Document extract:
━━━━━━━━━━━━━━━━━━━━

Book Review: Before I Let You In by Jenny Blackhurst

What’s it about?

Karen is meant to be the one who fixes problems.

It’s her job, as a psychiatrist – and it’s always been her role as a friend.

But Jessica is different. She should be the patient, the one that Karen helps.

But she knows things about Karen. Her friends, her personal life. Things no patient should know.

And Karen is starting to wonder if she should have let her in . . .

My thoughts

I do love a good psychological thriller and Jenny’s books have been on my radar for some time now, but when I knew my local library was arranging An Evening With Jenny Blackhurst for Libraries Week I knew I needed to get up to date and pick up her books.

From the first few pages I was totally drawn into the three women’s lives and the friendship between them will certainly have you sucked into a false sense to security because nothing is ever quite as it seems is it?  The short chapters (I do love a short chapter) drip feed tension and drama at practically every page so of course…just one more chapter!  Some of the chapters are from the points of view of the three friends and these are then interspersed with chapters from two unnamed questionable characters…just to add to those red herrings that kept me guessing right till the end.

I do love books that are set in places I know, it does help with the overall visualisation, and I was particularly delighted there was a reference to my home town of Bridgnorth 🙂

Overall, a thoroughly disturbing thriller and I’m looking forward to getting stuck into more of Jenny’s books.

Book links: Goodreads | Waterstones | Amazon

Author links: Twitter | Facebook

Small print for info
Source: Purchased
No of pages:  368
Publisher:  Headline

Book Review: The One Memory of Flora Banks by Emily Barr

What’s it about?

━━━━━━━━━━━━━━━━━━━━

Stored data:
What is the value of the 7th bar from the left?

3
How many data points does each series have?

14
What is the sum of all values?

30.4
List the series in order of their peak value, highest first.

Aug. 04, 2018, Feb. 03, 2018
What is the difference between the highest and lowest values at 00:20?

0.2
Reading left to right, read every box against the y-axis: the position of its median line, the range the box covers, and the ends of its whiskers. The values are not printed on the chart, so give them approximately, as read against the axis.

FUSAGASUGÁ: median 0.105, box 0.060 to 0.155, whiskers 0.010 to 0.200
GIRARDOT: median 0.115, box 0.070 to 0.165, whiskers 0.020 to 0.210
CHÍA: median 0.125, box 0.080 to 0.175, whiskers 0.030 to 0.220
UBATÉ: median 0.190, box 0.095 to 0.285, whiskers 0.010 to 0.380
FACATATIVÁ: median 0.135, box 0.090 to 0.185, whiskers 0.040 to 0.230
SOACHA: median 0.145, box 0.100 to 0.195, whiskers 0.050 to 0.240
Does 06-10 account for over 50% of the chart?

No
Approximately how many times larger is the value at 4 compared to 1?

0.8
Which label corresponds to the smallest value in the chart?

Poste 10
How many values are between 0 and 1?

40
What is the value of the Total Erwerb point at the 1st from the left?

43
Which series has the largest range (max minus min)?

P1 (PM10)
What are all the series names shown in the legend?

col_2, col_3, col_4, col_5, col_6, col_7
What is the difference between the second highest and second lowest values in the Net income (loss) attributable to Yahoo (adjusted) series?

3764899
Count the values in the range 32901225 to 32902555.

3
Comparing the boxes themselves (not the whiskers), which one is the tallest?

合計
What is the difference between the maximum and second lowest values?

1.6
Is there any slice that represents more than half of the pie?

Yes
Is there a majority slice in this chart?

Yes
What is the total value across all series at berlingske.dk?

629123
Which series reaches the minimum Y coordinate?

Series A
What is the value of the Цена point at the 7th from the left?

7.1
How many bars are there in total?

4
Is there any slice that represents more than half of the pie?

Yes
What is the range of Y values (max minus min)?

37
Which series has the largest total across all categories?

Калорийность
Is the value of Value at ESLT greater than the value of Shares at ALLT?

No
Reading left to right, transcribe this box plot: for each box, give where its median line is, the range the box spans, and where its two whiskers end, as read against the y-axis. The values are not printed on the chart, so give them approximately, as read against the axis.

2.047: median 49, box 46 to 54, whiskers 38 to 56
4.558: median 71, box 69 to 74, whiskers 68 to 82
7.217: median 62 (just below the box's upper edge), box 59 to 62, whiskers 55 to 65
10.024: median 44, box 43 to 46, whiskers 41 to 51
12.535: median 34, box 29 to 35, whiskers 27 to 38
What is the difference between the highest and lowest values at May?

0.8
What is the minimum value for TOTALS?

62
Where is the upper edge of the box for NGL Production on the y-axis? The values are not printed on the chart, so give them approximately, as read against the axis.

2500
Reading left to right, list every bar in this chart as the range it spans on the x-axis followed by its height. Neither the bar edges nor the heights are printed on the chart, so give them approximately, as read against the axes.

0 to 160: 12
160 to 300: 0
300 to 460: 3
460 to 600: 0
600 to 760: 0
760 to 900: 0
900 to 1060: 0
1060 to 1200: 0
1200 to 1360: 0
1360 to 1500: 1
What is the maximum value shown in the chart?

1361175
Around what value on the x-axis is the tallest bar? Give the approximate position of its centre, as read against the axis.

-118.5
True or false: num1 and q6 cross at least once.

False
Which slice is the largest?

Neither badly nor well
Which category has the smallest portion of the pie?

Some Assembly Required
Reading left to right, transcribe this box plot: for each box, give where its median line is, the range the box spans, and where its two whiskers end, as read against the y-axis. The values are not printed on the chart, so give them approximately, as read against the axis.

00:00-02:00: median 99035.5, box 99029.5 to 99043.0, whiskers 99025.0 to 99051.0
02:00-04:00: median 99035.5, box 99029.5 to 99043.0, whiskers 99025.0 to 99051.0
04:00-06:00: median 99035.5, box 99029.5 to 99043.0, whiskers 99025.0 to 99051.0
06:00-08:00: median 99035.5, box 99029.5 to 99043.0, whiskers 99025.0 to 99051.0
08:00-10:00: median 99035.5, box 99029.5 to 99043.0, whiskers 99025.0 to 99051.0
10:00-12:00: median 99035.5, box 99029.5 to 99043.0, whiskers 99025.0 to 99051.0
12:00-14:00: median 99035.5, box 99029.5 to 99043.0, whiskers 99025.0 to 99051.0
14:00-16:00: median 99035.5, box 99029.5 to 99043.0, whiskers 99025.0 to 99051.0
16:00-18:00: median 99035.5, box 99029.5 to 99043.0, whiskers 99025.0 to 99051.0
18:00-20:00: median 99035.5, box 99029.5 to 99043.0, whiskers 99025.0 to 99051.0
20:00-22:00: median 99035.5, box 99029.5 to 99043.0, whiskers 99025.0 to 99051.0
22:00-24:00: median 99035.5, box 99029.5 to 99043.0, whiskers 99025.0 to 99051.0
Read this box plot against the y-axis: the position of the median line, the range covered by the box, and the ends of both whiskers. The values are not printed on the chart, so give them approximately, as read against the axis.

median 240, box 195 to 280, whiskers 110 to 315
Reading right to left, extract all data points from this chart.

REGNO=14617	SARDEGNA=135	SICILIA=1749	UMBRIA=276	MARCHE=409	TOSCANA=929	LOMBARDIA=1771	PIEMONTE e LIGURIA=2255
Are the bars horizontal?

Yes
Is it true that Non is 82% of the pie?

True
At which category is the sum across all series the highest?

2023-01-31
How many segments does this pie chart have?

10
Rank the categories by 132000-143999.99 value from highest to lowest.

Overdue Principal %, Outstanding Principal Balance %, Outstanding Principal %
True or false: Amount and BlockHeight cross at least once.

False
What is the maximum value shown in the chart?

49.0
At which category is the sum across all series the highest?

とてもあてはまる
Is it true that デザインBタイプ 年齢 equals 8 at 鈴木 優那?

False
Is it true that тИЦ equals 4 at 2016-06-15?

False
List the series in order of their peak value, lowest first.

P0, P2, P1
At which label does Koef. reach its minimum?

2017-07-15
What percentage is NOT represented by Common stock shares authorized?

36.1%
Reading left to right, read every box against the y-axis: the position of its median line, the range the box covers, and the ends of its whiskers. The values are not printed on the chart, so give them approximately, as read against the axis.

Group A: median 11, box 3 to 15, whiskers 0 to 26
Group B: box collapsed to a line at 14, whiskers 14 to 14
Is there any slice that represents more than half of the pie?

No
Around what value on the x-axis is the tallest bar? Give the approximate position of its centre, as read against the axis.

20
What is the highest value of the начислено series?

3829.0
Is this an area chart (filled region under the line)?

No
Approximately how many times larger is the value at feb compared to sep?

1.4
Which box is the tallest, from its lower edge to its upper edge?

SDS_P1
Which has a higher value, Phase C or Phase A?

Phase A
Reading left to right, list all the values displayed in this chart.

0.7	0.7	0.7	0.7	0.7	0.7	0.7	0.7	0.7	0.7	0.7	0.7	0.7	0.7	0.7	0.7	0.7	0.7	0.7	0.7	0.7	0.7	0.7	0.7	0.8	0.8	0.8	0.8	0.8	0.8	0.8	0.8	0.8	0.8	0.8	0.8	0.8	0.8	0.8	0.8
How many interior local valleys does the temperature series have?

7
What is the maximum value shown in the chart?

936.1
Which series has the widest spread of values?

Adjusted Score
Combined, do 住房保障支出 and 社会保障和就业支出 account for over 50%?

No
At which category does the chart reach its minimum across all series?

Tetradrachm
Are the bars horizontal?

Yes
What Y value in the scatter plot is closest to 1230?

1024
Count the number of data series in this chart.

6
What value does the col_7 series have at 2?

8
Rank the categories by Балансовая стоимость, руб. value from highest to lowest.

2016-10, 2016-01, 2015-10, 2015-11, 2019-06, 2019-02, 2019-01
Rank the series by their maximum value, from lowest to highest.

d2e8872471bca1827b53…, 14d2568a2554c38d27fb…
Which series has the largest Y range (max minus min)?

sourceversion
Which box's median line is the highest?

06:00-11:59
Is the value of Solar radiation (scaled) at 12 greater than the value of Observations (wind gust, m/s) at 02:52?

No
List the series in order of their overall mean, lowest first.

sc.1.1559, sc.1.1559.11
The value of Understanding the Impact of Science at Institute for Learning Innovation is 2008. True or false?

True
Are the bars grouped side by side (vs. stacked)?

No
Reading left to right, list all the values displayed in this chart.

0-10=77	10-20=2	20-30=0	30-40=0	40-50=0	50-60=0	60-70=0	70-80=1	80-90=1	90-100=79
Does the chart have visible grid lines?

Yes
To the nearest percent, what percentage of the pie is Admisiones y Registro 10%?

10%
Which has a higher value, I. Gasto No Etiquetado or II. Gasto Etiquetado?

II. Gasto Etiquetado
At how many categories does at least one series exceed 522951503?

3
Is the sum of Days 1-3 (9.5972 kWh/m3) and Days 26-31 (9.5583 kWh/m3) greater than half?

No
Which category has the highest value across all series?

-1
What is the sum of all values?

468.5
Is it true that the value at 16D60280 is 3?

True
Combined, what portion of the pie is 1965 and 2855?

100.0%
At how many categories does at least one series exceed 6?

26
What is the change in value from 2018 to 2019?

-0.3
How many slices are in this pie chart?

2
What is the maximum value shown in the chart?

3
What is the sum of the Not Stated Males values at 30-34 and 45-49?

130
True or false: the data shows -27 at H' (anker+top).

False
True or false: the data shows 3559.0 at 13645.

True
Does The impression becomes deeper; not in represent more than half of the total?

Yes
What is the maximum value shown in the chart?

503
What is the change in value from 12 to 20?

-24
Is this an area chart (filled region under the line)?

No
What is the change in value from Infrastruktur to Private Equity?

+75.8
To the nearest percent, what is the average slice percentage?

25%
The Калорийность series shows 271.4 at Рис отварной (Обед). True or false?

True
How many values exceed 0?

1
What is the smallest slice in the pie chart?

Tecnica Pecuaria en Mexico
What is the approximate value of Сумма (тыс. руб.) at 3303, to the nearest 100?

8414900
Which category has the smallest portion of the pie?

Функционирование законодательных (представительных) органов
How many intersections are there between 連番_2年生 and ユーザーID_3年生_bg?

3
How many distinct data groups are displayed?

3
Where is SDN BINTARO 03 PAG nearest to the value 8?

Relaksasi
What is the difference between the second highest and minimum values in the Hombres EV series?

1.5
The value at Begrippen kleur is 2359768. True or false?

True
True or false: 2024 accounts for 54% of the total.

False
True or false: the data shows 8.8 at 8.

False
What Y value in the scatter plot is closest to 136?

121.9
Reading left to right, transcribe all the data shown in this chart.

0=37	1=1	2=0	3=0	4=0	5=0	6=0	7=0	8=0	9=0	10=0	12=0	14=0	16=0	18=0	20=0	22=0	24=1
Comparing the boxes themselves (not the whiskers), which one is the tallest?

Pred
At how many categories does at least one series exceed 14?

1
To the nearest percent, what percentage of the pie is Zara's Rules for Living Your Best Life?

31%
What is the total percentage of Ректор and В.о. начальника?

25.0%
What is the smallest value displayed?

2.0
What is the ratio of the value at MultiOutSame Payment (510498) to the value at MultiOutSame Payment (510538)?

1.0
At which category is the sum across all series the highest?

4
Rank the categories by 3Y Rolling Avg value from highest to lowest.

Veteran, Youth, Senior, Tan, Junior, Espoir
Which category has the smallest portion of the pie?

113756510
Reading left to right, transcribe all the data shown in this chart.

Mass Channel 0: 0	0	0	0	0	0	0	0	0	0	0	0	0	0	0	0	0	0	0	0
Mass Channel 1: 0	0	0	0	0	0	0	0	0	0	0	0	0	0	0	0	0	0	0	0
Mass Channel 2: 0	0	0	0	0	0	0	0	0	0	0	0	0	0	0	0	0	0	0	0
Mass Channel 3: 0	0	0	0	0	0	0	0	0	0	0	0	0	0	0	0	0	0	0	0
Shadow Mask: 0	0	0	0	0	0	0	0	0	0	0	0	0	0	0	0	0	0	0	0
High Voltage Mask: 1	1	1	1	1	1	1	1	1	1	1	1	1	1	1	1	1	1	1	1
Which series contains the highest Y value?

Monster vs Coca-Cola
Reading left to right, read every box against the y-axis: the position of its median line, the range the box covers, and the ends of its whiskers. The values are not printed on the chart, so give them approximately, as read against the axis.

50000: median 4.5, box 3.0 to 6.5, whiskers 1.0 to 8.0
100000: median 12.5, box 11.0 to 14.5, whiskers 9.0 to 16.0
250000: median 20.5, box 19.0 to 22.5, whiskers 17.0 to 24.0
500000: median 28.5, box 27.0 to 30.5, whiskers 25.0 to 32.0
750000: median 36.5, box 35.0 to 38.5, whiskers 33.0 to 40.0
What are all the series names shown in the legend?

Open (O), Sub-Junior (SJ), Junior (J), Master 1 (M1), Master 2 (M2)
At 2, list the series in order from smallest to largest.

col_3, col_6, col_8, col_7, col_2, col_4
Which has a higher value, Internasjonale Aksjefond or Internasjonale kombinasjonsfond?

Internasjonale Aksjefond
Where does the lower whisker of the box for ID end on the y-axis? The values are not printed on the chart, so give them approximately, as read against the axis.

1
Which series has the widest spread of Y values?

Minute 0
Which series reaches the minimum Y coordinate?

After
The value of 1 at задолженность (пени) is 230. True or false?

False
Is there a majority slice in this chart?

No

━━━━━━━━━━━━━━━━━━━━

Study questions:
(1) Answer these questions using the book review:
(a) What is Karen's job?
(b) What event was the reviewer's local library arranging for Libraries Week?
(c) How many pages does the book have?
(2) For each statement, say whether it agrees with the book review. Give yes or no and quote the words that decide it.
(a) The reviewer borrowed the book from the library.
(b) Some chapters are told from the points of view of the three friends.
(c) The book mentions the reviewer's home town.
(3) Reproduce word for word the part of the book review between "It’s her job, as" and "patient should know.", inclusive.

Results in order:
(1)
(a) Karen is a psychiatrist.
(b) The library was arranging An Evening With Jenny Blackhurst.
(c) The book has 368 pages.

(2)
(a) No: "Source: Purchased"
(b) Yes: "Some of the chapters are from the points of view of the three friends"
(c) Yes: "there was a reference to my home town of Bridgnorth"

(3)
It’s her job, as a psychiatrist – and it’s always been her role as a friend.

But Jessica is different. She should be the patient, the one that Karen helps.

But she knows things about Karen. Her friends, her personal life. Things no patient should know.